EXERCISE 1
From the weight-loss study summary, list the groups of people the study compared.
EXERCISE 2
Please say whether each statement agrees with the weight-loss study summary. Answer yes or no, and quote the words that decide it.
(a) Successful weight loss maintainers ate less than people who were obese.
(b) People who were obese did around 6,500 steps each day.
(c) The results match an analysis of people who had been on "The Biggest Loser".
EXERCISE 3
Who is the first author of the study in the weight-loss study summary?

SUPPLIED PASSAGE
※ ※ ※
The best way to maintain weight loss in the long-term is through more exercise rather than less food, research finds.
People in the study maintained weight loss of 30 pounds or more for around ten years by being active.
They did more physical activity and expended more energy each day than those who were obese.
Successful weight loss maintainers did around 12,000 steps each day, compared with 6,500 by obese people.
In other words, successful weight loss maintainers ate more but burned it off through exercise.
Your activity levels matter a lot more than what you eat in the long term, the researchers concluded.
Dr Danielle Ostendorf, the study’s first author, said:
“This study addresses the difficult question of why so many people struggle to keep weight off over a long period.
By providing evidence that a group of successful weight-loss maintainers engages in high levels of physical activity to prevent weight regain — rather than chronically restricting their energy intake — is a step forward to clarifying the relationship between exercise and weight-loss maintenance.”
The study compared successful weight loss maintainers with one group of people with normal body weight and another group who were obese.
Successful weight loss maintainers did twice as many steps as people who were obese, the results showed.
Exercise clearly beat restricting calorie intake for maintaining weight loss.
The results are the same as those from an analysis of people who had been on the reality TV show “The Biggest Loser”.
Again, people who maintained their weight loss did so through increased activity.
※ ※ ※
RECORDS

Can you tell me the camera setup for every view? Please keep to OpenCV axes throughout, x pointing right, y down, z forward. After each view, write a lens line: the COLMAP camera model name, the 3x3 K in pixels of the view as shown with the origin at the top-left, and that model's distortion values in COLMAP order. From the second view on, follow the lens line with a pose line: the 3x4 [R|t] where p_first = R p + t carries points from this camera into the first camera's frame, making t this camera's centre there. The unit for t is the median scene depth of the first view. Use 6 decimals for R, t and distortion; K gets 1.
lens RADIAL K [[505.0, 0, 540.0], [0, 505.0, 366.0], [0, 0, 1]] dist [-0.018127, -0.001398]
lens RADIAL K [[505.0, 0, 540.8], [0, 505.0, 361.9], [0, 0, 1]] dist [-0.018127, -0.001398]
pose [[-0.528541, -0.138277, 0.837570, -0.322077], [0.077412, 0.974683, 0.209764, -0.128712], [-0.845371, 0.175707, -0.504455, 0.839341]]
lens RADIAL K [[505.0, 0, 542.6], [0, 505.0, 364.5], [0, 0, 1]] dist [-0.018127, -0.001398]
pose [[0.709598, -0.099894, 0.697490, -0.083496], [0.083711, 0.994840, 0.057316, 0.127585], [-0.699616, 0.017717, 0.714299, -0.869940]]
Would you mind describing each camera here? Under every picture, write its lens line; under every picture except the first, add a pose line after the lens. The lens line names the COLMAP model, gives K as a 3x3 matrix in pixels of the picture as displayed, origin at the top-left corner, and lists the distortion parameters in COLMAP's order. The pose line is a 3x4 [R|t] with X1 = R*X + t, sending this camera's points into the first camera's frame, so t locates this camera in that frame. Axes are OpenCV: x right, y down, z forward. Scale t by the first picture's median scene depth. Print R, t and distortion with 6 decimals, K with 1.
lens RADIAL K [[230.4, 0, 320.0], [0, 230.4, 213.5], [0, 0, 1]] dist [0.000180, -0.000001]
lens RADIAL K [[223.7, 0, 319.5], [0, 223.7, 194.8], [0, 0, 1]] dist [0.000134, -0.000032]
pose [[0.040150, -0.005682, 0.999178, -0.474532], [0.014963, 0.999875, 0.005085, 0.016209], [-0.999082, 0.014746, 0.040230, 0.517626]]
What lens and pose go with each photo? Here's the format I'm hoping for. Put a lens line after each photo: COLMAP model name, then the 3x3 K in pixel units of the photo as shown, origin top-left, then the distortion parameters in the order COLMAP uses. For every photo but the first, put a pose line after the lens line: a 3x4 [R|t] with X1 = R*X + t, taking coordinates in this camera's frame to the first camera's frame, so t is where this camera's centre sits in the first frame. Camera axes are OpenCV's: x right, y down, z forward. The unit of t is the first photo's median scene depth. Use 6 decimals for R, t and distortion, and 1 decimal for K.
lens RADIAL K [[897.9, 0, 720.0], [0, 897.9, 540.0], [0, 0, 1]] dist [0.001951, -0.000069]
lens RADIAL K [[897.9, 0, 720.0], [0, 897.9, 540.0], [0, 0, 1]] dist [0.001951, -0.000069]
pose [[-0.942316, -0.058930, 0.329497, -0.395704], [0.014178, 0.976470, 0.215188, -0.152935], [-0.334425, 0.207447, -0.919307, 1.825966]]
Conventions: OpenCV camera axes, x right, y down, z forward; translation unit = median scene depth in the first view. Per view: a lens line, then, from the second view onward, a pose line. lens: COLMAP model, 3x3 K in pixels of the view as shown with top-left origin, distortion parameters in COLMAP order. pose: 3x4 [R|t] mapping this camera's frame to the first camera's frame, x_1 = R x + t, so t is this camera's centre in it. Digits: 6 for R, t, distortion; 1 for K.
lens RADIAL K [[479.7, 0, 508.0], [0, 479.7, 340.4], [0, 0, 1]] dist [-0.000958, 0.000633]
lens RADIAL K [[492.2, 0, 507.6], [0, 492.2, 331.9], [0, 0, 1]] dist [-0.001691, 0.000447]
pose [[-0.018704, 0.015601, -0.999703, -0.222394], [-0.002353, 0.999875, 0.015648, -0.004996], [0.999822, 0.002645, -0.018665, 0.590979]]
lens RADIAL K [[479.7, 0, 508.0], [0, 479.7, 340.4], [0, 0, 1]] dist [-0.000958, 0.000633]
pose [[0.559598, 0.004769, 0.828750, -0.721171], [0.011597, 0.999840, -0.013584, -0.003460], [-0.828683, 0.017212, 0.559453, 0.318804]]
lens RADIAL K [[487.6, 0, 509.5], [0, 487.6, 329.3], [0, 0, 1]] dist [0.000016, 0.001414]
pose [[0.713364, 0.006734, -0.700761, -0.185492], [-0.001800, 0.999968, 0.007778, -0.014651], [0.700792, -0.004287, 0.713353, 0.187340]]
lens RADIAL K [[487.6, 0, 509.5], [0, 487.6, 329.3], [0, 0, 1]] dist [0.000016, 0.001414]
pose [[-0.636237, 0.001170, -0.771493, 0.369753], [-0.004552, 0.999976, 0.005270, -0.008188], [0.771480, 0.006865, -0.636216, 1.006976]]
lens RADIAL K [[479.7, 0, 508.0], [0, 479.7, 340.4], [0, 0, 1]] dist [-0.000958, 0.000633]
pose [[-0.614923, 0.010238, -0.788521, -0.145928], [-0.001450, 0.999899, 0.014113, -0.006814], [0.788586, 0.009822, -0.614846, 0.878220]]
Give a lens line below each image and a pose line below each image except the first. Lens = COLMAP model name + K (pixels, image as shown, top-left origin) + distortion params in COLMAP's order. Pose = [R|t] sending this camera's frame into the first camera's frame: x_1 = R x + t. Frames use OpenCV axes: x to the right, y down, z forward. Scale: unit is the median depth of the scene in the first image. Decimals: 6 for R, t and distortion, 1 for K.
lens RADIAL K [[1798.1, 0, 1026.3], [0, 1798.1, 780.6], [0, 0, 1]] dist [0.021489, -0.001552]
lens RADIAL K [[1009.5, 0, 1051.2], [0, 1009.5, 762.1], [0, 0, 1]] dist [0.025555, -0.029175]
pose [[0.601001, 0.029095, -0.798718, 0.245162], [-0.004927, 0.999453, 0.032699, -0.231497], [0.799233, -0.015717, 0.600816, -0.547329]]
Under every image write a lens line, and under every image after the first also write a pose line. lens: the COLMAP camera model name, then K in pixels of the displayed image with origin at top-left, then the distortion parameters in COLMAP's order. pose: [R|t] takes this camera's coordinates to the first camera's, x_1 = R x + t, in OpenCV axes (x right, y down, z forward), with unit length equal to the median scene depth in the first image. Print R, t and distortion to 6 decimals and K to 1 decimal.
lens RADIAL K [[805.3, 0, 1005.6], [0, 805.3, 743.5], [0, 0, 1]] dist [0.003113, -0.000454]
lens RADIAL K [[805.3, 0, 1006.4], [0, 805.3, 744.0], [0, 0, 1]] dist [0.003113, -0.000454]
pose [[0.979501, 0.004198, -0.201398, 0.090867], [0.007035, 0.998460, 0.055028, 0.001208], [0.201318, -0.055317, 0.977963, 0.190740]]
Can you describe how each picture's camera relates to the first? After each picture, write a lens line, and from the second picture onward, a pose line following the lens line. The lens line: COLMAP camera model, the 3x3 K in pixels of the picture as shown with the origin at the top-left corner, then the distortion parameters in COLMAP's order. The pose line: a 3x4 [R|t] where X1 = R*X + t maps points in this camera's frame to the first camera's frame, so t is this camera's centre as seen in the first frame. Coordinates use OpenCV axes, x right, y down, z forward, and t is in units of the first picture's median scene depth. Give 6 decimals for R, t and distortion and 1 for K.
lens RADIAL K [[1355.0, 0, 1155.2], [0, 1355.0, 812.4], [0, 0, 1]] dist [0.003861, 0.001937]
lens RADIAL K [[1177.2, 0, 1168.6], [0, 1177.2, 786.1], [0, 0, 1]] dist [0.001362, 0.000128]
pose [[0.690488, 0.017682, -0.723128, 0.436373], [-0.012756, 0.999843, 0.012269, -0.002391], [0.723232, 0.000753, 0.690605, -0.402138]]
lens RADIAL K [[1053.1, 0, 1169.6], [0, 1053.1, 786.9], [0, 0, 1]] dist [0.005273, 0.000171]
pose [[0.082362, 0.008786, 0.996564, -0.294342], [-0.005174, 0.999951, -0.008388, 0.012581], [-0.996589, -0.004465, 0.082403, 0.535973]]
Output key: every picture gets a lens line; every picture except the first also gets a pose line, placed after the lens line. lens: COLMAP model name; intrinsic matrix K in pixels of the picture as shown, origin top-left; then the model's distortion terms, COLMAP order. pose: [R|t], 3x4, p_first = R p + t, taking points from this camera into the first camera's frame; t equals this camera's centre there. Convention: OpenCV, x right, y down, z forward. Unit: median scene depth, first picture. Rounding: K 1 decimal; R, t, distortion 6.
※ ※ ※
RESPONSE AREA 1
- Successful weight loss maintainers
- People with normal body weight
- People who were obese

RESPONSE AREA 2
(a) No: "successful weight loss maintainers ate more but burned it off through exercise."
(b) Yes: "Successful weight loss maintainers did around 12,000 steps each day, compared with 6,500 by obese people."
(c) Yes: "The results are the same as those from an analysis of people who had been on the reality TV show “The Biggest Loser”."

RESPONSE AREA 3
Dr Danielle Ostendorf.